The silver lining to saying all these goodbyes is knowing most of those are just until someday. Still, the departure milestones racked up. We did a lot of things for the last time. Last time for a while, anyway. Never say never!

Cammeray Marina Neighbors
Neighbors sending us off from the Cammeray marina

Last time through the Spit Bridge?
Following s/v Liberty out of Middle Harbour for our New Years Eve anchorage

But new horizons for a change...well, they feel good. Really good. We've gotten some growth on the bottom and are excited about sailing up to the warmer waters of Queensland. Goodbyes are softened with the knowledge we'll see many of these people again- some very soon!- and hold the promise of future shared anchorages.

January 13, 2012

Goodbye Sydney

Goodbye Sydney...

Our last look behind Totem at Sydney Harbour, before the Opera House and iconic bridge disappeared behind a point of land. January 1, 2012...changes in store for the Totem crew!

January 6, 2012

Friends in far away places

We're on our way north, destination Brisbane. The weather is mostly not in our favor since the Northeasterlies that blow in the summertime have finally kicked in. Stopping off at Port Stephens, we were connected by Jarana with a couple from Seattle who live in the harbor.

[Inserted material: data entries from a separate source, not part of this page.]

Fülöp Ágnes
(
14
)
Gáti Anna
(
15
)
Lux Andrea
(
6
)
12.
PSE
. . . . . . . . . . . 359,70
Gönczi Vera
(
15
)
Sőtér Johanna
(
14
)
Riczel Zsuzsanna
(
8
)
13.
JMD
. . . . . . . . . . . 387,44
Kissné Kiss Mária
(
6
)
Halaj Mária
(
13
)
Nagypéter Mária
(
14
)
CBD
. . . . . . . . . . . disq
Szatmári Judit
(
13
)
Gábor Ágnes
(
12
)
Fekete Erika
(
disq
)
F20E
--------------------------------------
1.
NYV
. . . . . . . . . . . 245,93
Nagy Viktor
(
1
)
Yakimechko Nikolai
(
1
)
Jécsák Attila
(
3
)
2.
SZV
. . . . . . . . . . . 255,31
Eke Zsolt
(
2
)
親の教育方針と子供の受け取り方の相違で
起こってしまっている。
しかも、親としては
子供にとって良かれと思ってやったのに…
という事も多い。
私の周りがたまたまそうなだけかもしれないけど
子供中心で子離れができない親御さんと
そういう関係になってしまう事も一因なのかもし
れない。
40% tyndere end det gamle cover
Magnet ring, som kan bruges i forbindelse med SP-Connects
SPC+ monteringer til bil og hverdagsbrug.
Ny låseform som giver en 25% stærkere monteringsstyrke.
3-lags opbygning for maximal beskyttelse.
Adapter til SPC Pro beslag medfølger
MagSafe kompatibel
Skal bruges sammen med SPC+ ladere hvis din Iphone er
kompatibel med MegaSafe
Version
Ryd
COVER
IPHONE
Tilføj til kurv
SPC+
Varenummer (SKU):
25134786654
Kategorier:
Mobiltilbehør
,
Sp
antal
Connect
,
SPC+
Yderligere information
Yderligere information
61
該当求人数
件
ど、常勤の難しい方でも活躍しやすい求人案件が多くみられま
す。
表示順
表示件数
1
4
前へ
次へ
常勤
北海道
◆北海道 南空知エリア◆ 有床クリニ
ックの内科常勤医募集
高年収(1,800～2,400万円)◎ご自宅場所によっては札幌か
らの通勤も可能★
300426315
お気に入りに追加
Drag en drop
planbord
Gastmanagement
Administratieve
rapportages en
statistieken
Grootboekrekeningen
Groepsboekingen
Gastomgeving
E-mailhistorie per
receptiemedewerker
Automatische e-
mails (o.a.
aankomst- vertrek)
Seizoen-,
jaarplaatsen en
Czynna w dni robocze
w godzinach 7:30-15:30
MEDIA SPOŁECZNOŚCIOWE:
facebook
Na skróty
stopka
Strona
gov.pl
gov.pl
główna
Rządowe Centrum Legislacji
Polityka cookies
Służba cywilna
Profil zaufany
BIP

Turns out, we'd met them before: in 2003, at this big raft-up.

PSCC raftup - August 2003
Puget Sound Cruising Club, Oro Bay

Barbara and Jim made an impression on us then, and not just because their boat Complexity was a shinier, bigger sistership to our Hallberg Rassy 352, Mau Ke Mana. They were a fun couple who had put a lot of careful thought into outfitting their boat, and seemed the closest of the bunch to realizing the cruising dream...at that time in our lives, with babies and busy jobs, it all seemed far away for us.

Here in Port Stephens, they've welcomed us with open arms as members of the cruising family. We were treated to a beautiful dinner, and joy of joy for the kids- a BATH. Oh, the things you miss, living on a boat! It's so nice to feel so very well understood by someone you met once, nearly a decade ago.

And meanwhile, I've loved my walk down memory lane. I've even got a picture of Barbara hanging out in the hammock with  then four year old Niall, and one year old Mairen.


Good times, in the shadow of the beautiful Mt Rainier. In the middle of a period of transition, it's a great reminder that we'll see many of our friends again. Goodbye in the cruising world is really just until that future anchorage you'll share again someday.